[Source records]
┌──

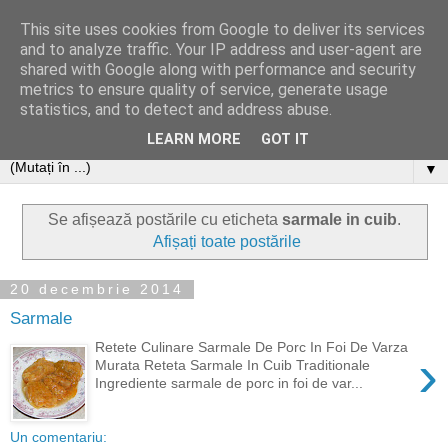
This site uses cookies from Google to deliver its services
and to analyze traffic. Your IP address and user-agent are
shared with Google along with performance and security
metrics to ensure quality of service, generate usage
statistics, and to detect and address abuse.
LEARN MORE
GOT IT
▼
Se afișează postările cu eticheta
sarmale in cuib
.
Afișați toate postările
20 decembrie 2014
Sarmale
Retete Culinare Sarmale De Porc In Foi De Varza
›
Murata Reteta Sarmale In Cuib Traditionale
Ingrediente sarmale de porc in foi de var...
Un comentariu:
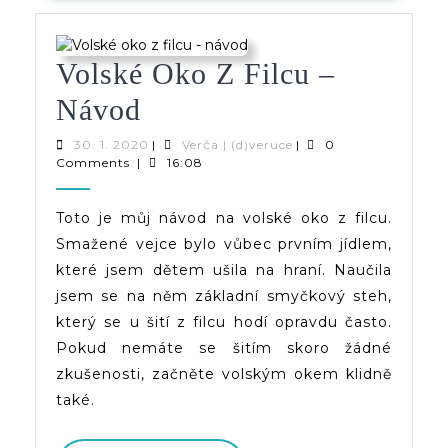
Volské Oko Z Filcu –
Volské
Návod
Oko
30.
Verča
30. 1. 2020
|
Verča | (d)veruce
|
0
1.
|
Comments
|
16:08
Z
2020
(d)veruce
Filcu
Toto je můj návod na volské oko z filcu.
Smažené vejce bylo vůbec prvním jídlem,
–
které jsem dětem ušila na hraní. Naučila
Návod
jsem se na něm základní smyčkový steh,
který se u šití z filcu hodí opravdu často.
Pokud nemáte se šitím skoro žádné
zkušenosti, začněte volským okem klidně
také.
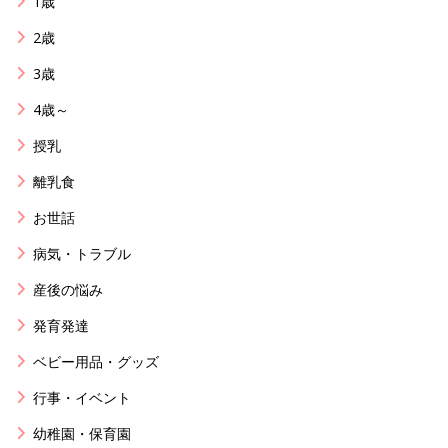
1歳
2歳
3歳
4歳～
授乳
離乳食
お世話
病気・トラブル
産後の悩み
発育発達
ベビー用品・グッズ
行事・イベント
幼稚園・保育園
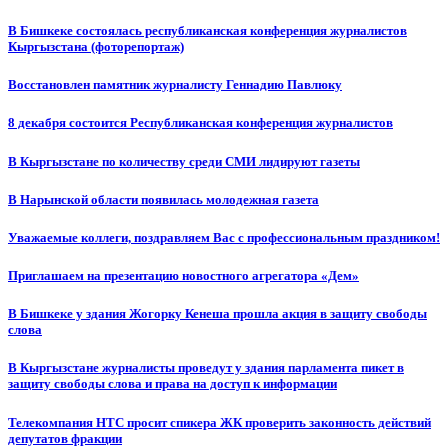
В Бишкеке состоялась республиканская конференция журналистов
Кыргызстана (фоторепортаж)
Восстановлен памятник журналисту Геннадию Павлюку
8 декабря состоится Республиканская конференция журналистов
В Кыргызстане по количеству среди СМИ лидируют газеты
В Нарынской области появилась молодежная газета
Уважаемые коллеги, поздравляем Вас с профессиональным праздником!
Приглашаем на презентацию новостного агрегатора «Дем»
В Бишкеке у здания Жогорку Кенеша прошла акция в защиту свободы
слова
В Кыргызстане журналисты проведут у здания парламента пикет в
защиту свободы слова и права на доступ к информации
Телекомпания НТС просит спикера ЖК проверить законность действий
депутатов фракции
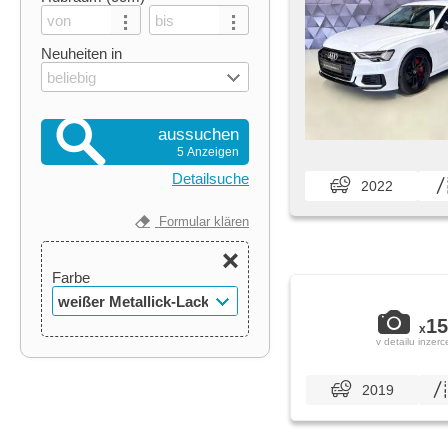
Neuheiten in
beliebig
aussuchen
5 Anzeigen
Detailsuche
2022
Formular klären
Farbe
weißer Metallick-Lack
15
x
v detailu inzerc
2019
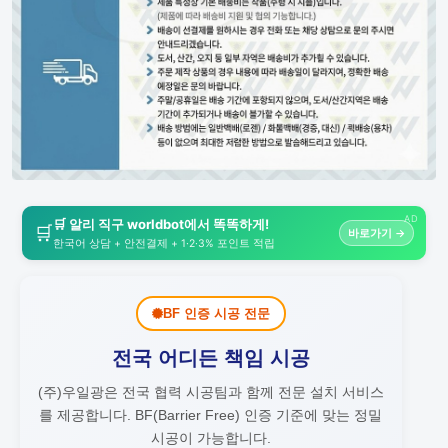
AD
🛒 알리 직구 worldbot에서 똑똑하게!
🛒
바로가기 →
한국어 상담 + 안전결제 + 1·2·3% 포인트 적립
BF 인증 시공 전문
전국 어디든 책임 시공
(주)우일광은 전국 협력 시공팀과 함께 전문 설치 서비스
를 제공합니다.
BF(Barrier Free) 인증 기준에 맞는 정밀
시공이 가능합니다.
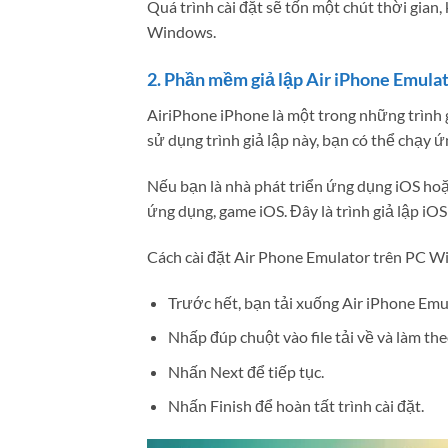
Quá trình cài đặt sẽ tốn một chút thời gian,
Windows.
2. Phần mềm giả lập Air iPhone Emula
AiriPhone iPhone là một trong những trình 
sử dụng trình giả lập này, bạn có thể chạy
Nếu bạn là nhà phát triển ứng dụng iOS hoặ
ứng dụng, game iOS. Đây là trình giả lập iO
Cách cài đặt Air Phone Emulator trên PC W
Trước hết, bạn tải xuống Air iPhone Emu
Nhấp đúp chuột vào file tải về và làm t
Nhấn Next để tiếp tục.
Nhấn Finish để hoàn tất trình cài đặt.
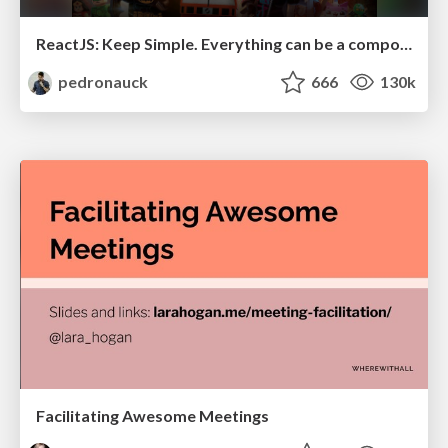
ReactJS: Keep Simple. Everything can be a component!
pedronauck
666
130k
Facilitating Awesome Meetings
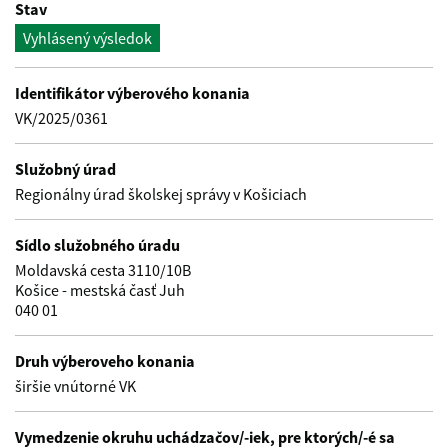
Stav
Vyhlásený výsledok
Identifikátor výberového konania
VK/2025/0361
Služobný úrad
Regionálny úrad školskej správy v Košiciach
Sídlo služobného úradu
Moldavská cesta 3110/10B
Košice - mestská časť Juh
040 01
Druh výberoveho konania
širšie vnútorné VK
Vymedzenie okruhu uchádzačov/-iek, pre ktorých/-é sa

└──
┌──

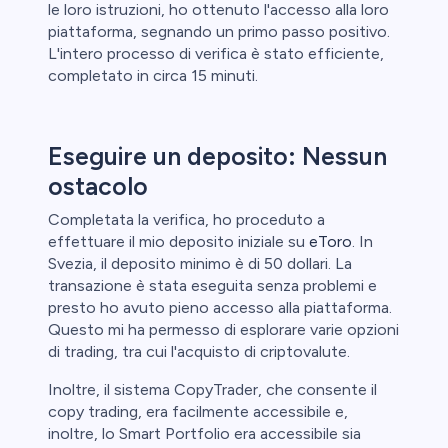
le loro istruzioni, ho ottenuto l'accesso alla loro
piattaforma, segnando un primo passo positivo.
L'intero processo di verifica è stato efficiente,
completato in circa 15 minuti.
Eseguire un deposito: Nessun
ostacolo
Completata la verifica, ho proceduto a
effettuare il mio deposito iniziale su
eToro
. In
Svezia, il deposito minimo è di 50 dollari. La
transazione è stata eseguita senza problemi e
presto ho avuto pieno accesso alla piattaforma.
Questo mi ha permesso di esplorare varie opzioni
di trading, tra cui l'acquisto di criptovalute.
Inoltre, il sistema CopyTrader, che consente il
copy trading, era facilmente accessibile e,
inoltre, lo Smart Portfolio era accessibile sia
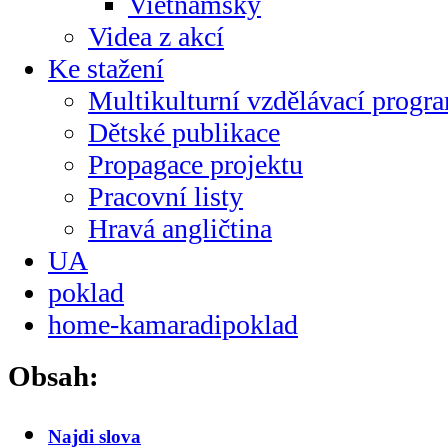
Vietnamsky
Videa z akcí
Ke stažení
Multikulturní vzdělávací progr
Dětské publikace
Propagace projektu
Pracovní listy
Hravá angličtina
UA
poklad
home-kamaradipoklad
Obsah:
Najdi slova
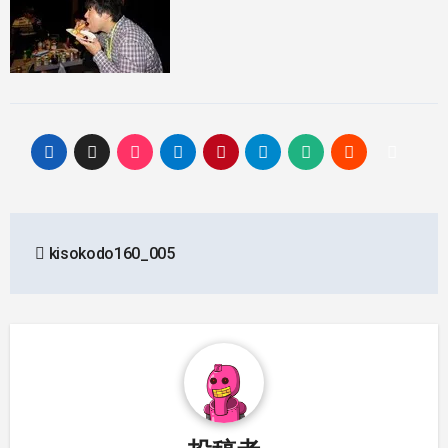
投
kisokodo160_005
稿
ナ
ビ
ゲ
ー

└──
┌──

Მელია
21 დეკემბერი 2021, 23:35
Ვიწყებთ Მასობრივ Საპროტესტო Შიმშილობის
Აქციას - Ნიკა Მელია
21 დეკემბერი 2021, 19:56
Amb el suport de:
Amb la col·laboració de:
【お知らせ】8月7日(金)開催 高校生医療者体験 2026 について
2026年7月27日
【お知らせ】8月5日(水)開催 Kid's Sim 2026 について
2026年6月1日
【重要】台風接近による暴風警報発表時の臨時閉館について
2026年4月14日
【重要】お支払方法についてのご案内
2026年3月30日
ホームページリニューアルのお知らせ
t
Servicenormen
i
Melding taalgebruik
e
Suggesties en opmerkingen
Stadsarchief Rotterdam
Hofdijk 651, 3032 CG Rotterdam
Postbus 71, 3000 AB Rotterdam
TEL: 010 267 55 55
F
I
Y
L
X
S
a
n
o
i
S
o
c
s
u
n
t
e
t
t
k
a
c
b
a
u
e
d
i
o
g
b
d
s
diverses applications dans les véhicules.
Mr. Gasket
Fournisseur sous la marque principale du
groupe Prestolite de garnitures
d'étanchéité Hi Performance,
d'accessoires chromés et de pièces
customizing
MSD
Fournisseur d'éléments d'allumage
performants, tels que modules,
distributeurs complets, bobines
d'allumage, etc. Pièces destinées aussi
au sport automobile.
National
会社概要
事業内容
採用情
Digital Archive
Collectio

└──

PROMPT
Please give an exact copy of the entries above, from the line with "This site uses" down to the line with "Murata Reteta Sarmale In Cuib Traditionale", inclusive, and nothing else.

ANSWER TO THE PROBLEM
This site uses cookies from Google to deliver its services
and to analyze traffic. Your IP address and user-agent are
shared with Google along with performance and security
metrics to ensure quality of service, generate usage
statistics, and to detect and address abuse.
LEARN MORE
GOT IT
▼
Se afișează postările cu eticheta
sarmale in cuib
.
Afișați toate postările
20 decembrie 2014
Sarmale
Retete Culinare Sarmale De Porc In Foi De Varza
›
Murata Reteta Sarmale In Cuib Traditionale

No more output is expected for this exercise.